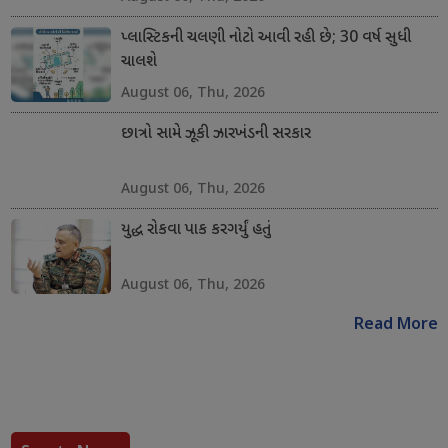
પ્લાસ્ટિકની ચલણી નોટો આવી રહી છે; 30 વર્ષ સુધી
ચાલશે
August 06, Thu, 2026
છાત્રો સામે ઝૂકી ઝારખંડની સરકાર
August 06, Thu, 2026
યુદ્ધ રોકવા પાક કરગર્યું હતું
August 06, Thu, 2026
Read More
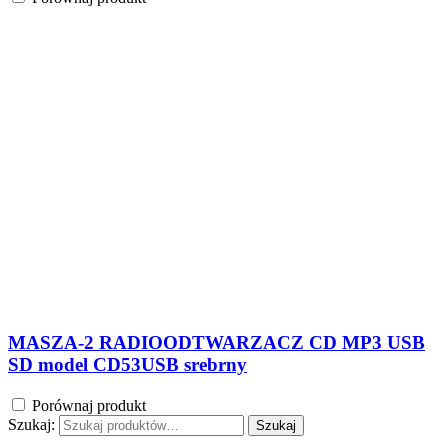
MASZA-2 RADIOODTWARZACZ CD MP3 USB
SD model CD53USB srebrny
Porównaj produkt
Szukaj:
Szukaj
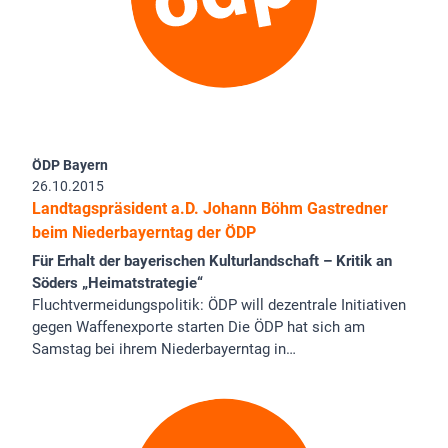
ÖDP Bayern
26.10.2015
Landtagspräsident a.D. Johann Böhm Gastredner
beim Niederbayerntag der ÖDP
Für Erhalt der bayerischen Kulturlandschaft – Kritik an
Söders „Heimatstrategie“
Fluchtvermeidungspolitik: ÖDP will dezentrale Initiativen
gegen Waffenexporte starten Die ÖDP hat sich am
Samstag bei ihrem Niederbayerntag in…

########################################

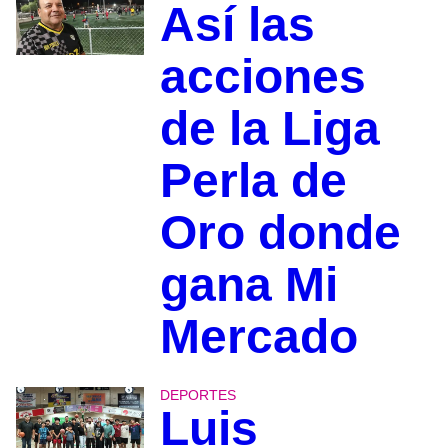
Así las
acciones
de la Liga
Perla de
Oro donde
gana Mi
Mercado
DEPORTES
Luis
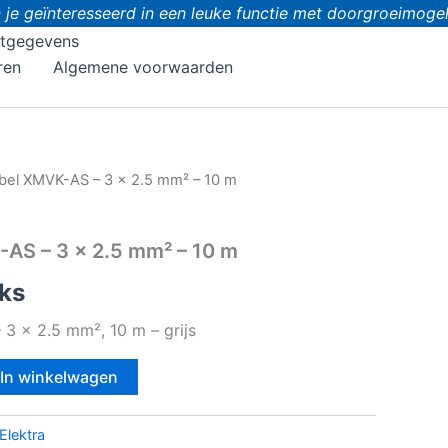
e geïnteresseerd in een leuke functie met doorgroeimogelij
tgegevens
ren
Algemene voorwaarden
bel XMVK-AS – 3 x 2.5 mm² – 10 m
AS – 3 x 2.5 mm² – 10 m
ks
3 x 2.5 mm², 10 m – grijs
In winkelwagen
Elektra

########################################

§ What is required
Each line from the material above that mentions the word "Niederbayerntag" needs to be copied.

§ Written answer
beim Niederbayerntag der ÖDP
Samstag bei ihrem Niederbayerntag in…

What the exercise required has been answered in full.